The Texas Board of Education has decided to keep the biblical character of Moses in the part of the social studies curriculum that discusses historical figures important to the founding of the United States.
We reported in September on the board’s preliminary vote, which recommended keeping Moses and removing Hillary Clinton from the overall curriculum. Ultimately, the board decided to keep Clinton and Moses, despite a working group recommending removal of the latter.
High school students will continue to learn in government class that Moses, along with William Blackstone, John Locke, and Charles de Montesquieu, were among those who influenced the U.S. founding documents. The Republican-led board voted along party lines to keep Moses in the curriculum, with board Chairwoman Donna Bahorich, R-Houston, abstaining although she has indicated her support of retaining Moses in the past.
“In the United States, the most common book in any household in this time period was in fact the Bible, and people who didn’t necessarily believe in religion as such … still had a great knowledge of the Bible. In referencing Moses in the time period, they would have known who Moses was and that Moses was the law-giver,” said board member Pat Hardy, R-Fort Worth.
Other Republican members said that keeping Moses in the curriculum is legal, citing a Supreme Court ruling in favor of displaying the Ten Commandments on the Texas Capitol grounds.
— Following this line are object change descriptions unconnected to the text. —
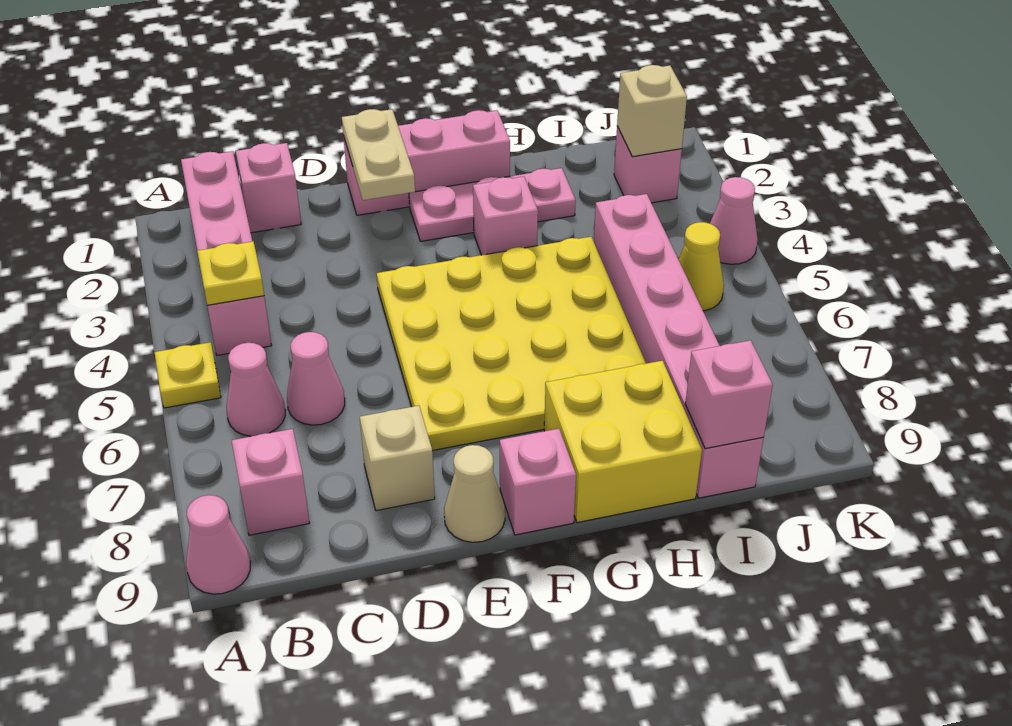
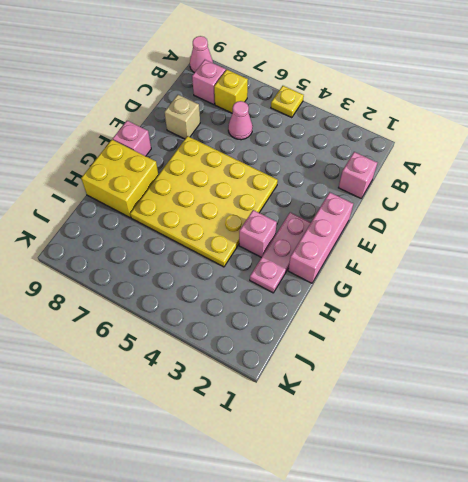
yellow brick B7 level 1 -> none
none -> pink brick B1:B4 level 1
none -> pink cone B6 level 1
none -> tan cone E9 level 1

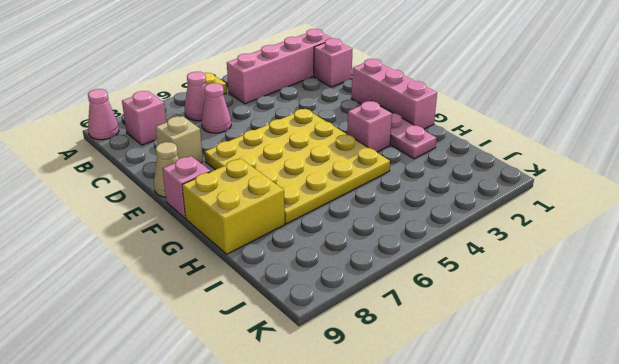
none -> pink brick I4:I9 level 1
none -> pink brick J2 level 1
none -> yellow cone J5 level 1

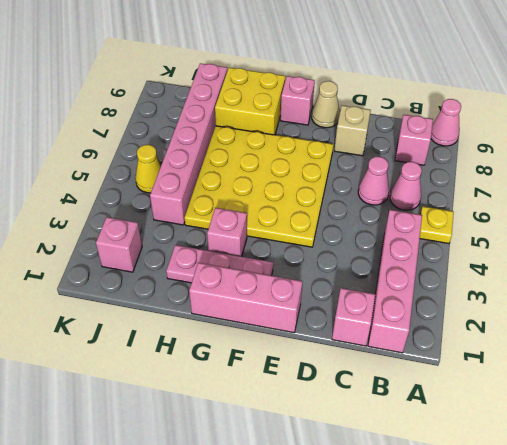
none -> pink cone K4 level 1
none -> yellow plate B4 level 2
none -> tan plate E1:E2 level 2

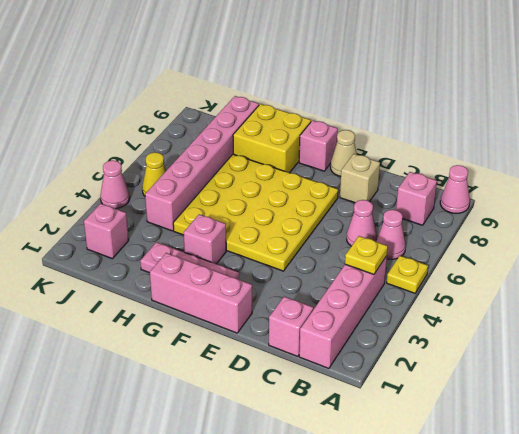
none -> tan plate E1:E2 level 2
none -> pink brick I9 level 2
none -> tan brick J2 level 2

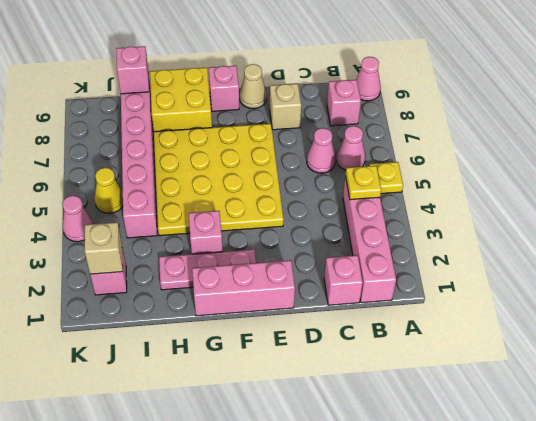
none -> tan plate E1:E2 level 2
That makes absolutely no sense. The Bible was popular when the United States was founded because we hardly had the kind of religious diversity then that we do now and because the Christianity they practiced at the time was far removed from the sort of right-wing political evangelicalism that makes up this Texas board. Just because a religion is popular doesn’t mean history should be rewritten to accommodate it.
It also doesn’t make sense to call Moses the “law-giver” in a public school curriculum. He is the law-giver for certain religious groups, and even then only in a historical sense, but secular people who have studied history understand that his “laws” were simply rehashed versions of moral codes from his local neighbors.
Some of the people on the Board, the Democrats, saw this for what it was. Unfortunately, that was not enough.
Democrats on the board said Wednesday that keeping Moses, a prophet in Judaism, Christianity and Islam, wasn’t factual and that members should follow the board-appointed working group’s recommendation to strike him.
“Maybe he was a law-giver, but that doesn’t mean he influenced our Founding Fathers,” said board member Ruben Cortez, D-Brownsville. “That doesn’t mean we can make a giant leap that someone from an entirely different continent centuries ago … was somehow responsible for drafting … these founding documents.”
It’s sad that Cortez wasn’t in the majority since he couldn’t be more right. Saying Moses influenced the founding documents ignores the secular history of our nation as well as the non-literalist beliefs of many of our early founders. It’s a major stretch, at best. Depending on how he’s taught in classes, it could become illegal too.
Texas still has a chance to stop this plan from taking effect, but considering the party-line vote, I’m not counting on that.